The law of conservation of mass is a fundamental principle in the physical sciences asserting that mass is constant within a closed system. This means that for any chemical or physical change confined within an isolated environment, the total quantity of mass remains the same over time. The law implies that mass cannot be created or destroyed, even if the substance undergoes a transformation in its physical state or chemical form.
The Law’s Defining Principle and Origin
The concept gained formal scientific standing due to the meticulous work of French chemist Antoine Lavoisier in the late 18th century. Lavoisier is credited with popularizing the principle after conducting a series of quantitative experiments. His crucial experimental method involved carefully weighing reactants and products in sealed glass vessels, which ensured that no gases could escape or enter the system.
This careful approach allowed him to demonstrate conclusively that the total mass before a reaction was precisely equal to the total mass after the reaction. His findings effectively disproved the long-standing phlogiston theory, which incorrectly proposed that a substance lost an invisible element during combustion.
The underlying scientific explanation for this conservation is rooted in atomic theory, which posits that all substances are composed of atoms. Chemical processes involve only the rearrangement of these atoms into new combinations, rather than their creation or destruction. John Dalton’s atomic theory later reinforced this principle by asserting that atoms are indestructible during a chemical reaction, thereby fixing the total mass of the system.
Mass Conservation in Chemical Reactions
The most prominent scientific application of the conservation principle is in the study of chemical reactions, where it dictates the relationship between starting substances and resulting substances. The substances that enter the reaction are referred to as reactants, and the new substances formed by the transformation are called products. According to the law, the aggregate mass of all reactants must be exactly equal to the aggregate mass of all products.

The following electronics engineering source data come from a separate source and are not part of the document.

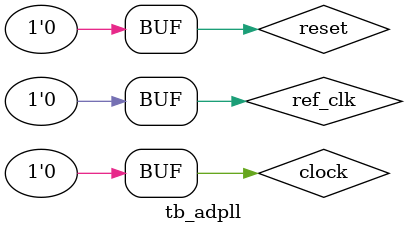
<source format=v>



`timescale 1ns / 1ps

module tb_adpll;

// Constants
localparam real CLOCK_PERIOD = 6.4; // Clock period (156.25 MHz)
localparam real SIM_TIME = 5000; // Simulation time in ms
localparam real TARGET_FREQ = 10.0;
localparam real TARGET_PERIOD = 1.0 / TARGET_FREQ;
localparam real REF_PERIOD = TARGET_PERIOD * 1.000000;

// Signals
reg reset   = 1'b1;
reg clock   = 1'b0;
reg ref_clk = 1'b0;
wire clk_out;

// Clock Process
//initial begin 
//forever 
//    #CLOCK_PERIOD/2 clock = ~clock;
//end

always begin
  clock = 1'b1 ; 
  #3.2 clock = 1'b0; 
  #3.2 ; 
end 



// Ref_clk Process
always  begin
    ref_clk = 1'b1; // add delay for phase mismatch on start.
    #5.0E11 ref_clk = 1'b0 ;
    #5.0E11 ;
end

// Stimulus Process
initial begin
    #50 reset = 1'b0;       // Transition reset from high to low
                            // Convert SIM_TIME to ns
end

// Instantiate the DUT
// all_digital_pll DUT (
//     .reset(reset),
//     .clock(clock),
//     .ref_clk(ref_clk),
//     .clk_out(clk_out)
// );


// ppspll #(
//         // {{{
//         .STEP_BITS              (24) ,
//         .PHASE_BITS             (32+24) ,
//         .OPT_TRACK_FREQUENCY    (1'b1) ,
//         .OPT_ASYNCHRONOUS_PPS   (1'b1) ,
//         // }}}
//     ) DUT (
//         // {{{
//         .i_clk          (clock  ), //input    wire               
//         .i_ld           (load   ), //input    wire               
//         .i_step         (24'h31415928   ), //input    wire    [(SB-1):0] 
//         .i_ce           (1'b1     ), //input    wire               
//         .i_pps          (ref_clk), //input    wire               
//         .i_pcoef        (p_coef ), //input    wire    [PB-1:0]   
//         .i_fcoef        (f_coef ), //input    wire    [SB-1:0]   
//         .o_pps          (clk_out), //output   reg                
//         .o_phase        (phase_out )  //output   wire    [PB-1:0]   
//         // }}}
//     );

gpsclock dut (
    .i_clk      (clock) ,         
    .i_rst      (reset ) ,         
    .i_pps      (ref_clk) ,         
    .o_pps      () ,         
    .o_led      () ,          
    .o_tracking () ,            
    .o_count    () ,           
    .o_step     () ,            
    .o_err      () ,         
    .o_locked   () ,          
    .o_dbg      ()
);

endmodule

</source>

This foundational rule forms the basis of stoichiometry, which is the calculation of quantitative relationships between substances in a chemical reaction. Because atoms are simply rearranged, the total number of atoms for each element must remain constant throughout the entire reaction process. For this reason, all written chemical equations must be balanced, ensuring that the counts of every atomic species are identical on both sides of the equation.
Balancing a chemical equation means adjusting the coefficients (the numbers placed in front of the chemical formulas) so that the total mass is conserved. For instance, in the combustion of methane, the atoms on the reactant side must exactly match the atoms in the products formed. Although the atoms transform from methane and oxygen molecules into carbon dioxide and water molecules, their collective mass does not change.
If chemists know the precise mass of one substance involved in a reaction, they can use this law to calculate the exact mass of every other substance required or produced. This predictive capability provides the framework for quantitative analysis, allowing for the accurate prediction and measurement of chemical outputs.
Everyday Demonstrations of the Principle
The principle of mass conservation is observable in many everyday phenomena, particularly those involving a change in state or form. When a log burns in a campfire, it appears to lose mass as it reduces to a small pile of ash. This apparent loss is deceptive because the system is open, allowing gases to escape.
The original wood combines with oxygen from the air, converting the total mass of the wood and consumed oxygen into ash, carbon dioxide gas, and water vapor. For example, if a 300-kilogram tree yielded 10 kilograms of ash, the missing 290 kilograms were released into the atmosphere as smoke and gases. The mass of the original tree plus the mass of the oxygen used equals the mass of the ash plus the mass of the released gases, demonstrating that the total mass is accounted for.
A simpler demonstration involves a physical change, such as the freezing of water. If a given quantity of liquid water is weighed and then allowed to freeze into a solid block of ice, the mass of the ice will be identical to the mass of the liquid water. The substance changes its physical state, but no mass is created or destroyed in the process.